Ravioli with balsamic vinegar with Treviso radicchio, bacon, pears and chopped hazelnuts
Ravioli with balsamic vinegar with Treviso radicchio, bacon, pears and chopped hazelnuts
Still undecided about the menu? Here’s a recipe so delicious, we’re sure it will leave all your guests speechless!
Ingredients
Serves 4
For the ravioli and filling:
200 g flour 2 eggs 300 g Treviso radicchio 160 g mascarpone 80 g smoked bacon 60 g grated Parmigiano Reggiano 30 g shallot Aged Balsamic Vinegar of Modena – Sigillo Oro Extra virgin olive oil Salt and pepper
For the sauce:
2 ripe but firm Williams pears 80 g butter 60 g grated Parmigiano Reggiano Chopped hazelnuts 1 sprig of thyme Salt and pepper
To make the pasta, knead the flour with the eggs until the dough is smooth and homogeneous. Place it in a bag and let it rest for at least 30 minutes.
Meanwhile, finely chop the shallot and sauté it in a pan with a drizzle of olive oil. Add the smoked bacon, finely chopped with a knife, and once it’s golden, gradually add the julienned radicchio to keep it from becoming watery.

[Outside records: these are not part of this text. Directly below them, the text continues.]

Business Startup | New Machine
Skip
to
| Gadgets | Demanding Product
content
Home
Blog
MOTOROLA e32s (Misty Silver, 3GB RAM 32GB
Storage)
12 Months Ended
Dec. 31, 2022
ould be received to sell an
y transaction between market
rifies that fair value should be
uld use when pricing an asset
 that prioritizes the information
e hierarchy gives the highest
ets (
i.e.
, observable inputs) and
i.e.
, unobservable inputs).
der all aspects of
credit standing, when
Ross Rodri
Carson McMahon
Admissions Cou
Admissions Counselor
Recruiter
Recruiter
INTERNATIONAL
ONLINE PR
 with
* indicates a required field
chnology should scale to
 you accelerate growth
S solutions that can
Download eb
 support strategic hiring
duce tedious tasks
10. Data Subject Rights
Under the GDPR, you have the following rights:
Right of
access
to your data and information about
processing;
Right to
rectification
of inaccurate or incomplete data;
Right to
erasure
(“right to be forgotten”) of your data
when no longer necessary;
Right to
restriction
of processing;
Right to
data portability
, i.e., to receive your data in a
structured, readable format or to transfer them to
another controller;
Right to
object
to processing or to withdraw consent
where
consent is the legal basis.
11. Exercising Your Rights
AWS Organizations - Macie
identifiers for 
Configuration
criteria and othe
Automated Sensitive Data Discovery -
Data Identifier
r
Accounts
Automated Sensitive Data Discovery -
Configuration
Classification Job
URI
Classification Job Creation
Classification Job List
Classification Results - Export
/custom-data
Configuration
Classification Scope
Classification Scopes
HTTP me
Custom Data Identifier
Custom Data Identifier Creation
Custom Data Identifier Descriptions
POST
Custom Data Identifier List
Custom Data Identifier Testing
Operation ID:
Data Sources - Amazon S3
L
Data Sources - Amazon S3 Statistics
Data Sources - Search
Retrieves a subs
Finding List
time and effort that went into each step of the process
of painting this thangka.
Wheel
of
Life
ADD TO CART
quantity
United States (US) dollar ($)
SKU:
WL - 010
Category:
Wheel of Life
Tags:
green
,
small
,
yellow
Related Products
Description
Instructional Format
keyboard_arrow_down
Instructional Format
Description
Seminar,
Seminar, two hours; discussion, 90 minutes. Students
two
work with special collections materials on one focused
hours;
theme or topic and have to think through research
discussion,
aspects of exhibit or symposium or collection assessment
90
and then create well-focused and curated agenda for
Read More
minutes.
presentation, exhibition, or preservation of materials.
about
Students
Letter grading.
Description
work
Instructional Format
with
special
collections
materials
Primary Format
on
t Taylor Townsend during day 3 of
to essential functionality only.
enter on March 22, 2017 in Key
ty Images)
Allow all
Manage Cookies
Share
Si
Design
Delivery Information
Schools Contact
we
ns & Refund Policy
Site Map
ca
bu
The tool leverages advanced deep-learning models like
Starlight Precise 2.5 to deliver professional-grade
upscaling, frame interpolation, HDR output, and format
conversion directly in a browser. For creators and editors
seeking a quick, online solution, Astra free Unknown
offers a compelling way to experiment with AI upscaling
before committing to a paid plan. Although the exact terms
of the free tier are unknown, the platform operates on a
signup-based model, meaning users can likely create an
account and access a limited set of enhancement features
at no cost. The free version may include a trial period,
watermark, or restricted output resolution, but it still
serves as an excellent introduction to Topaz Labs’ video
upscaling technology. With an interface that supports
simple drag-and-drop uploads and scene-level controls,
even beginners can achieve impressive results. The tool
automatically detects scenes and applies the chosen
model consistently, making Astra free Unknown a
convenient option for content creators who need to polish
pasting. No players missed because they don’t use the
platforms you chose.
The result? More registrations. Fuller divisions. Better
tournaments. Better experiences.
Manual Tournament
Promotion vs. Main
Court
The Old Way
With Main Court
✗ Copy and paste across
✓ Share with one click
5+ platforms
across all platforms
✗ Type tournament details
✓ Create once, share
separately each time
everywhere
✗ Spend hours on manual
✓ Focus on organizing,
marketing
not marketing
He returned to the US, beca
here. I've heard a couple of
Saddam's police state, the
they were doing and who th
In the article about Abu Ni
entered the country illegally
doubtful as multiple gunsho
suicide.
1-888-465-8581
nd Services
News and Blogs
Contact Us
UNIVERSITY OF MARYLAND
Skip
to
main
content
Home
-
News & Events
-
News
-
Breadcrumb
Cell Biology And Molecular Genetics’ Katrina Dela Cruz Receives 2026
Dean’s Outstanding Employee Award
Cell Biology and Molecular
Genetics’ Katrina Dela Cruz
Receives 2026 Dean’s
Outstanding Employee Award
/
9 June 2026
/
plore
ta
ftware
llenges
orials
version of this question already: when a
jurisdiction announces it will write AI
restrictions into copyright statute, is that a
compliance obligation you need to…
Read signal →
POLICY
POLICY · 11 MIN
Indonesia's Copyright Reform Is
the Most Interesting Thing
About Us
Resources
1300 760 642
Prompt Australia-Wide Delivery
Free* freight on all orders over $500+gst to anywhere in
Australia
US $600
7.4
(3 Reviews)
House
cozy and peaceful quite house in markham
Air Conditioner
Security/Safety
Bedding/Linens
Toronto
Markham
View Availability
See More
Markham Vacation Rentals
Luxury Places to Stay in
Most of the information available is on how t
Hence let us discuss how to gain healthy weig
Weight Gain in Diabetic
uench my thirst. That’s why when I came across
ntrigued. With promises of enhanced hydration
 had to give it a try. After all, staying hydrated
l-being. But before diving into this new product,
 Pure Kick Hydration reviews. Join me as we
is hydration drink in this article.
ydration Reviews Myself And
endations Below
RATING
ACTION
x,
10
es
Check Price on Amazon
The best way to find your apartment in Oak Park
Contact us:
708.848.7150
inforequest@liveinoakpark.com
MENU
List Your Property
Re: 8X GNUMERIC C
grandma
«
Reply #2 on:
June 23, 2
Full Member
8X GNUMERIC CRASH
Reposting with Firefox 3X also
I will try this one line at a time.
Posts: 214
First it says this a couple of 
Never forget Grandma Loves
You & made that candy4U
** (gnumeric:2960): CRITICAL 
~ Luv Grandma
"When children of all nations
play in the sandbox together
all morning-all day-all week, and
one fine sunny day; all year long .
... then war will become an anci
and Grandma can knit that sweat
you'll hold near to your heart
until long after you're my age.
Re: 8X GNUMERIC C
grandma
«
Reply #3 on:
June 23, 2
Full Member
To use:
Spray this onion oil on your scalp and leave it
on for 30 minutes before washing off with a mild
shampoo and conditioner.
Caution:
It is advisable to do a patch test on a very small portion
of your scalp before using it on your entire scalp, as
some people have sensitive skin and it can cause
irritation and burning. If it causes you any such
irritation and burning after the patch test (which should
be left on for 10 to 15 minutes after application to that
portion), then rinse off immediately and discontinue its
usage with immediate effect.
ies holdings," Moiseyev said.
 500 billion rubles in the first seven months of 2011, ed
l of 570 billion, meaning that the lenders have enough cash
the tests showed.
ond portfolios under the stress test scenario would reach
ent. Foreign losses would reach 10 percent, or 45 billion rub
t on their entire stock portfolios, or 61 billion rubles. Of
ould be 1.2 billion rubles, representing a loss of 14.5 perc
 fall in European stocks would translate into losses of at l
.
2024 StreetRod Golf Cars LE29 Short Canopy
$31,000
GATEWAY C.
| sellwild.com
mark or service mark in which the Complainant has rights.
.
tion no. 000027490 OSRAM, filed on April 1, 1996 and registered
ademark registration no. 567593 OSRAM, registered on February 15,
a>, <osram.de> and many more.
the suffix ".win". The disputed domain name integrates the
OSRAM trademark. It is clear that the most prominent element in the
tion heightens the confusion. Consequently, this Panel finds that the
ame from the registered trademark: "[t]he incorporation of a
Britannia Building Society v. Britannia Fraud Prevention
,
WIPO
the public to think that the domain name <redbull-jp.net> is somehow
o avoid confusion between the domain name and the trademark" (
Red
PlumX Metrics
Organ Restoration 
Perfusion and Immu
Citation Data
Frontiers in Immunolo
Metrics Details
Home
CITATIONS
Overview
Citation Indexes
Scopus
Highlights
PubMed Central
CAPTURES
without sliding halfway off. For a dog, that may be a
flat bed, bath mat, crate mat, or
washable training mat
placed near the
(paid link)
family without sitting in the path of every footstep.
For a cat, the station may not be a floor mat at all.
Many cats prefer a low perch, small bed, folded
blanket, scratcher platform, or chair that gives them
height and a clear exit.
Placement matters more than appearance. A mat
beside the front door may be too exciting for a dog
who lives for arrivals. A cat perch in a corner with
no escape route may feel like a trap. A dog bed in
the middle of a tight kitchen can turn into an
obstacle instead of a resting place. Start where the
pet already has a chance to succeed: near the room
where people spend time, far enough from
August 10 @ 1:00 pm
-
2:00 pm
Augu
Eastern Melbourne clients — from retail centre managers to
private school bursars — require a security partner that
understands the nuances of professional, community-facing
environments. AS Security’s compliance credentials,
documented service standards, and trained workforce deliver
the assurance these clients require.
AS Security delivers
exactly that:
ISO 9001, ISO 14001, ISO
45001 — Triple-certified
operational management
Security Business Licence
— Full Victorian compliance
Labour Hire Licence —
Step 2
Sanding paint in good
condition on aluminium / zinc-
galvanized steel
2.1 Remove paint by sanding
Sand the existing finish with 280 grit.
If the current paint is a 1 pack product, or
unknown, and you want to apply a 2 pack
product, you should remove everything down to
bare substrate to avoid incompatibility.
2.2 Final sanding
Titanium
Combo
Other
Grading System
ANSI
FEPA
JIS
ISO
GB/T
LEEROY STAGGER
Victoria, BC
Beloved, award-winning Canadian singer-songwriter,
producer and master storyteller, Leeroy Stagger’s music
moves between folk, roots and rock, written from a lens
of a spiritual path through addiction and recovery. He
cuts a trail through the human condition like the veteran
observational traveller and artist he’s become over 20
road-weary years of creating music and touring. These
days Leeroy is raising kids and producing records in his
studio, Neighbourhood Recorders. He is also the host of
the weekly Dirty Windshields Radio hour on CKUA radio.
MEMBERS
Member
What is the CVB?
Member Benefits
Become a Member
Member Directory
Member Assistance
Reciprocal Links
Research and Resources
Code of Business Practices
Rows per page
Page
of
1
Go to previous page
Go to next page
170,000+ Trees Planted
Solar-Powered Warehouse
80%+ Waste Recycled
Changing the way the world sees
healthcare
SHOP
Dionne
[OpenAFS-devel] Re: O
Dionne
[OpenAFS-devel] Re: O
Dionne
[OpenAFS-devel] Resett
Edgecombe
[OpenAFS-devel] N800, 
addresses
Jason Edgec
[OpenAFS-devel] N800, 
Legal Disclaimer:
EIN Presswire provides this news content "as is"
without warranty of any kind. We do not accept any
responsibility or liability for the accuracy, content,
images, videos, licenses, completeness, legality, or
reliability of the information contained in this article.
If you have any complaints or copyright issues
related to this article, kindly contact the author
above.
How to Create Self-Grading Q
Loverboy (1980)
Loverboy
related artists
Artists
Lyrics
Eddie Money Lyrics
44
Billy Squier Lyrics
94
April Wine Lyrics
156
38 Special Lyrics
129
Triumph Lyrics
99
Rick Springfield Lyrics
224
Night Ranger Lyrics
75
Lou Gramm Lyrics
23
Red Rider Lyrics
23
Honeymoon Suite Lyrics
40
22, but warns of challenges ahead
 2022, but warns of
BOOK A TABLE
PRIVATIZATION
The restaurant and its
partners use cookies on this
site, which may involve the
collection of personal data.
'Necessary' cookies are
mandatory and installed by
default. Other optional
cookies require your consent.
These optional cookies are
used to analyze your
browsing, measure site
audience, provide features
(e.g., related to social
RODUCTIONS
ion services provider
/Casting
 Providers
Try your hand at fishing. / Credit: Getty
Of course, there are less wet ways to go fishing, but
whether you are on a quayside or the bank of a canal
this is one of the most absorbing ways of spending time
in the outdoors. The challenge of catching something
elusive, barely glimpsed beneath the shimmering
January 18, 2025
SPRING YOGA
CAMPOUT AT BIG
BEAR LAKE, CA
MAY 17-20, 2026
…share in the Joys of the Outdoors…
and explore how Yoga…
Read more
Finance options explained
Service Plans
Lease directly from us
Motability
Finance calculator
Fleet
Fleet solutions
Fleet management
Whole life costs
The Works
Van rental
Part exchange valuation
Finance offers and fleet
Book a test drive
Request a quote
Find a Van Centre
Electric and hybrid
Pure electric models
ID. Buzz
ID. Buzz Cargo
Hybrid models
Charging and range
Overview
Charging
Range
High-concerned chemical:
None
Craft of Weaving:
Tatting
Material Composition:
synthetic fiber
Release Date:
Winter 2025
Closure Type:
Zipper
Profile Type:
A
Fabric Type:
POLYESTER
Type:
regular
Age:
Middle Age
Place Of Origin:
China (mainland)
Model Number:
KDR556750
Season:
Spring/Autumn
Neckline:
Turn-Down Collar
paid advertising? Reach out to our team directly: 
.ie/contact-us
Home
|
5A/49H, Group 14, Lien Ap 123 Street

Once wilted, deglaze with 5 tablespoons of Balsamic Vinegar of Modena Sigillo Oro, turn up the heat, and cook over a high flame for a few more minutes. Season with salt and pepper, then transfer the mixture to a bowl and let it cool.
Once cooled, add the cheeses to the radicchio mixture and combine everything well. Adjust the seasoning if needed, then transfer the filling to a piping bag.
Roll out the dough into thin sheets and cut out discs about 8 cm in diameter. Place a small amount of filling in the center of each disc, fold them in half, and stand them upright on a floured board.
In a pan, melt half of the butter for the sauce, then add the diced pears and the leaves from a sprig of thyme. Season with a pinch of salt and a generous grind of black pepper, and sauté everything over high heat for a few minutes.
Separately, cook the ravioli in lightly salted, gently boiling water. Drain and transfer them to the pan with the pears, adding the remaining butter in small pieces. Toss to coat evenly, then serve topped with chopped hazelnuts and a few drops of Balsamic Vinegar.